Federal Circuit Patent Bulletin: Retractable Techs., Inc. v. Becton, Dickinson & Co.
“[Where] some but not all products are found on appeal not to infringe, there is no ‘normal rule’ giving district courts the authority to regularly revisit or recalculate damages . . . .”
On July 7, 2014, in Retractable Techs., Inc. v. Becton, Dickinson & Co., the U.S. Court of Appeals for the Federal Circuit (Lourie, Linn*) affirmed the district court’s denial of Becton’s motion to modify the $5 million damages award following the partially successful appeal of the judgment that Becton’s Integra™ retractable syringes infringed U.S. Patents No. 5,632,777, No. 6,090,077, and No. 7,351,224. The Federal Circuit stated:
Becton argues that this court’s mandate, reversing the infringement verdict for the 3 mL but not the 1 mL syringe, required the district court to conduct new damages proceedings because the original judgment is inconsistent with that mandate. Becton further argues that the issue of damages attributable only to the 1 mL syringe was not within this court’s mandate because it was not and could not have been considered previously. To the extent the damages issue was within the mandate, Becton argues that the district court erred by declining to apply an exception to the mandate rule in cases of a substantial change in the evidence. Lastly, Becton argues that it did not waive the argument over damages by failing to raise it in the previous appeal because it contends that before the court’s mandate, Becton had no argument that the damages award itself was erroneous. . . .
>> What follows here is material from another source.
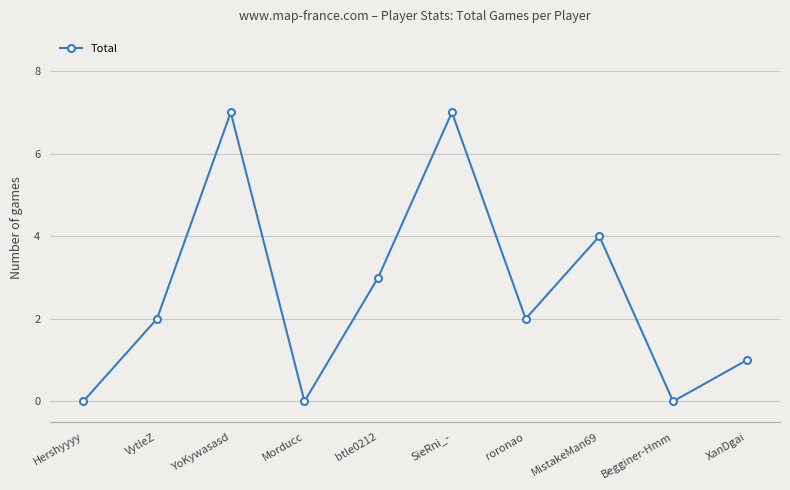

What is the value of the 7th point from the left?

2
While this court regularly issues remands when requested and appropriate, or on our own initiative if some but not all products are found on appeal not to infringe, there is no “normal rule” giving district courts the authority to regularly revisit or recalculate damages that fall within our mandate. Becton’s current substantive argument—that the damages award must be revisited if either one of the two products at issue are found not to infringe—could have and should have been raised in the previous appeal. . . . Instead, Becton not only made no effort to raise the issue, it arguably made an effort to avoid raising the issue by only requesting the district court to reverse the judgment or order a new trial on infringement and/or validity.
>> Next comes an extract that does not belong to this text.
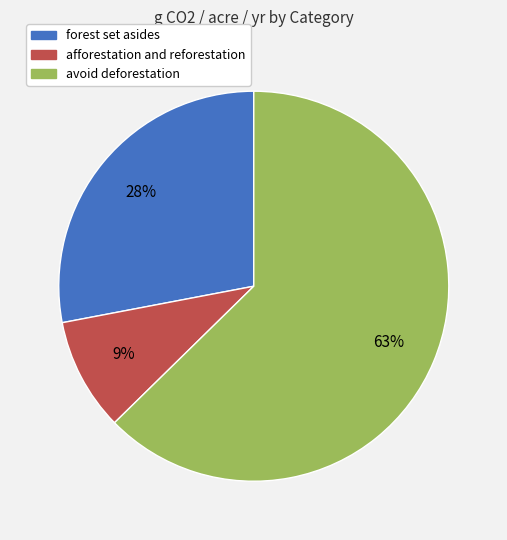

Between forest set asides and avoid deforestation, which is larger?

avoid deforestation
Becton contends nonetheless that the district court was free to revisit damages because doing so at least would have been consistent with this court’s mandate. While the district court was certainly free to take action consistent with the mandate, that does not mean that it was likewise free to disturb matters that were within the mandate. “Unless remanded by this court, all issues within the scope of the appealed judgment are deemed incorporated within the mandate and thus are precluded from further adjudication.” Becton’s failure in the prior appeal to raise the issue of remand is critical given the general nature of the jury verdict on damages and Retractable’s lump-sum reasonable royalty theory that was presented to the jury. . . .
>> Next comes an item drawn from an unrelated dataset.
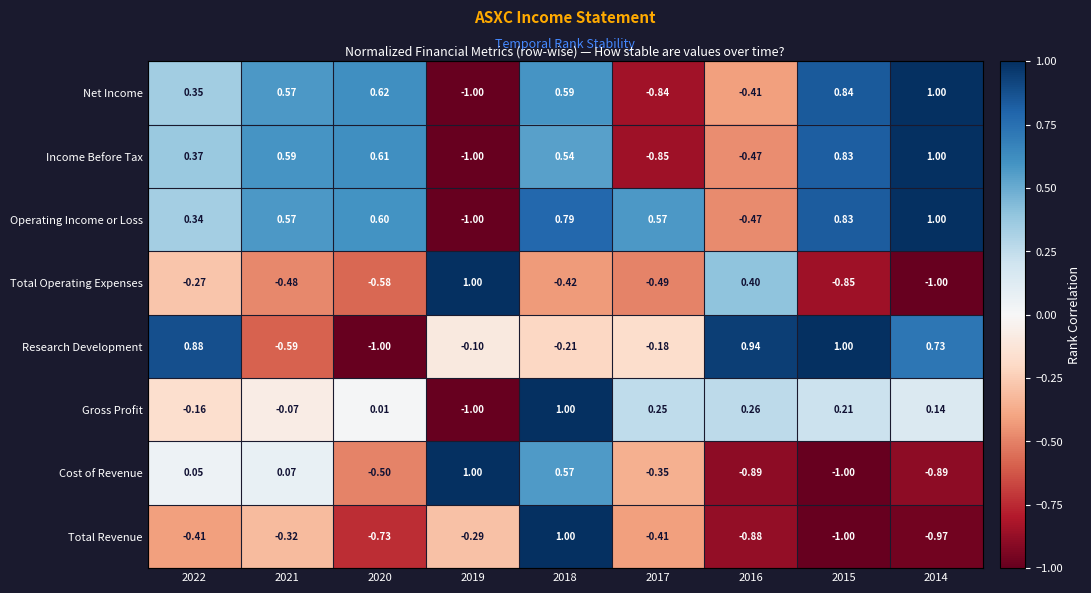

Is the value of Operating Income or Loss at 2020 greater than the value of Research Development at 2017?

Yes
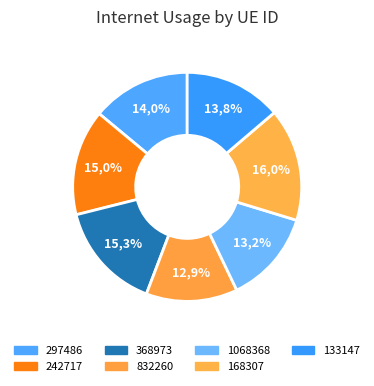

To the nearest percent, what is the combined percentage of 133147 and 1068368?

27%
Becton contends that a damages amount attributable solely to the 1 mL syringe was not determined by the jury or decided by the district court in the original judgment and, thus, should not be deemed within the court’s mandate. However, the damages award was the result of the general nature of Interrogatory No. 6. The judgment included the $5 million infringement award, which did not specify amounts separately for each product and could have been based on Retractable’s lump-sum reasonable royalty theory, which was not dependent on the type or number of products sold but rather on granting Becton freedom to operate. Becton neither objected to Interrogatory No. 6 nor indicated to this court or Retractable that it believed a partial reversal would require revisiting that award. Thus, the $5 million award was within the scope of the judgment, was incorporated into the mandate without argument, and was precluded from further consideration by the district court. . . .
Becton contends that a substantial change in the evidence has occurred and that such a change warrants an exception to the mandate rule. . . . The only intervening change Becton identifies is this court’s previous opinion, reversing-in-part the infringement verdict based on claim construction. However, Becton identifies no support for its position that a decision of this court can be considered a change in the “evidence” sufficient to create an exception to the mandate of that same decision. . . . Becton points out that the 3 mL syringe, whose infringement finding was reversed, far outsold the 1 mL syringe. But there is no way to conclude from this record what the significance of that alleged disparity might have been in the jury’s deliberations.